Kriewall has been teaching math at KHS for 26 years now. He hasn’t looked back.

“I tried subbing, so I could sit there with the newspaper and get paid to look for a job, I never even looked at the paper, I loved it,”  Kriewall said. “I loved working with the students, there wasn’t a boring moment, and I haven’t been bored since.”

Kriewall claims that his experiences, years of unemployment, misfortune and internal struggle, have changed the way he sees students, and made him a better teacher. Kriewall said that he wants to change the way his students view failure, to see it as an opportunity to grow.

“I’ve failed a lot, and I think that helps me be more compassionate.” Kriewall said. “Understanding, that failing is hard but it’s part of what we do to learn things.”

Larissa Hoffmann, senior, has been Kriewall’s cadet this semester. Thinking of being a teacher herself, Hoffmann said she has learned a lot in his classroom.

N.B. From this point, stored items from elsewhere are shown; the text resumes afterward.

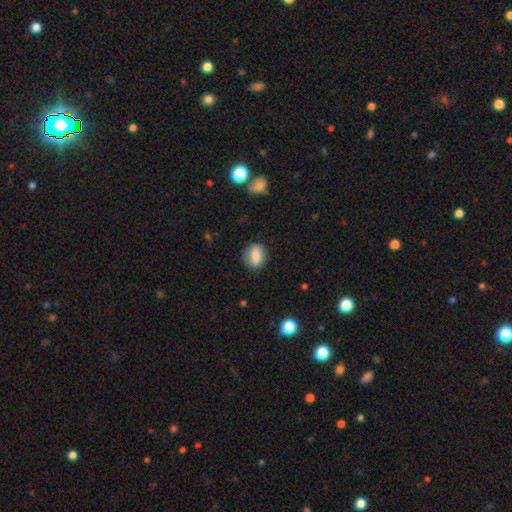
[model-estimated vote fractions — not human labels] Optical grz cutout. It shows a smooth galaxy with no disk features (79%) that is in between round and cigar-shaped (53%). Merging: none (80%).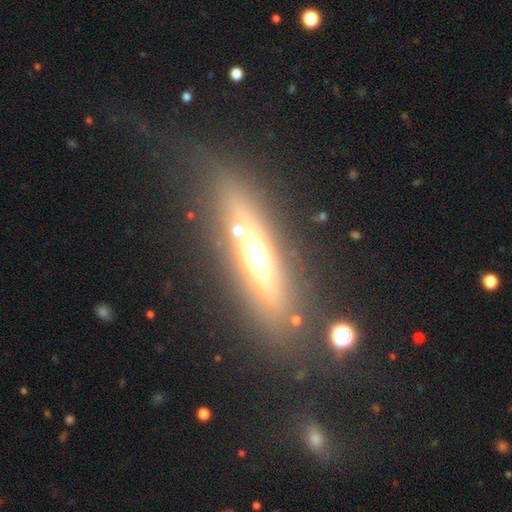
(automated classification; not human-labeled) Smooth or featured: featured or disk — 55% (smooth — 32%)
Edge-on disk: yes — 82% (no — 18%)
Merging: none — 73% (minor disturbance — 14%)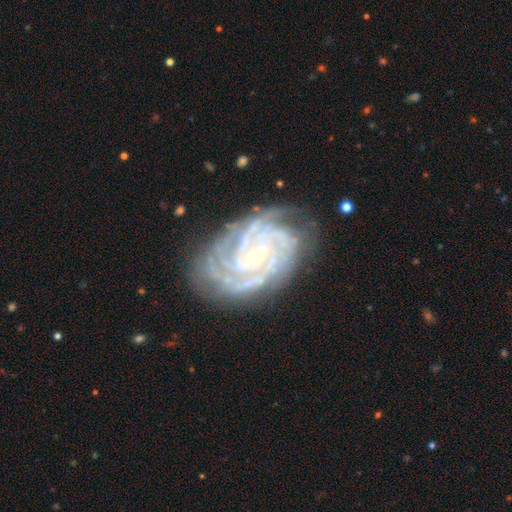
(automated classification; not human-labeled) Smooth or featured? Predicted: featured or disk (p=0.91). Edge-on disk? Predicted: no (p=0.97). Bar? Predicted: no (p=0.40). Spiral arms? Predicted: yes (p=0.98). Spiral winding? Predicted: tight (p=0.76). Spiral arm count? Predicted: 4 (p=0.31). Bulge size? Predicted: small (p=0.75). Merging? Predicted: none (p=0.75).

“[Kriewall] has really shown me how to teach something in different ways, and help students who aren’t understanding.” Hoffmann said.

Kriewall said that helping his students however he can is part of his teaching method. He said it’s also a rule he lives by, and tries to teach his students.

“We owe it to each other to help each other out.” Kriewall said. “If there’s one big lesson I hope [my students] take away from my class, it’d be that.”

Out of eight years teaching German, this has been Bowman’s first year at KHS. Already, she has gained a loyal following, quickly becoming a favorite teacher at KHS. Similarly to Kriewall, teaching wasn’t always her passion.

“I did not want to be a teacher,” Bowman said. “That was the furthest thing from what I wanted to do. But when I had to teach in grad school and my students loved me, I thought maybe I should do this as a career.”

Bowman said that she doesn’t think of herself as superior to her students. She endeavors to give them the respect that she would want in return.

“I try to look at students as people, I try not to look down on them,” Bowman said. “If you show somebody respect you’ll get respect back.”

Bowman said that learning a foreign language can be complicated, and that the details of her lessons may fade from the memories of her students. But Bowman said she hopes that the message of her teaching will stick with them.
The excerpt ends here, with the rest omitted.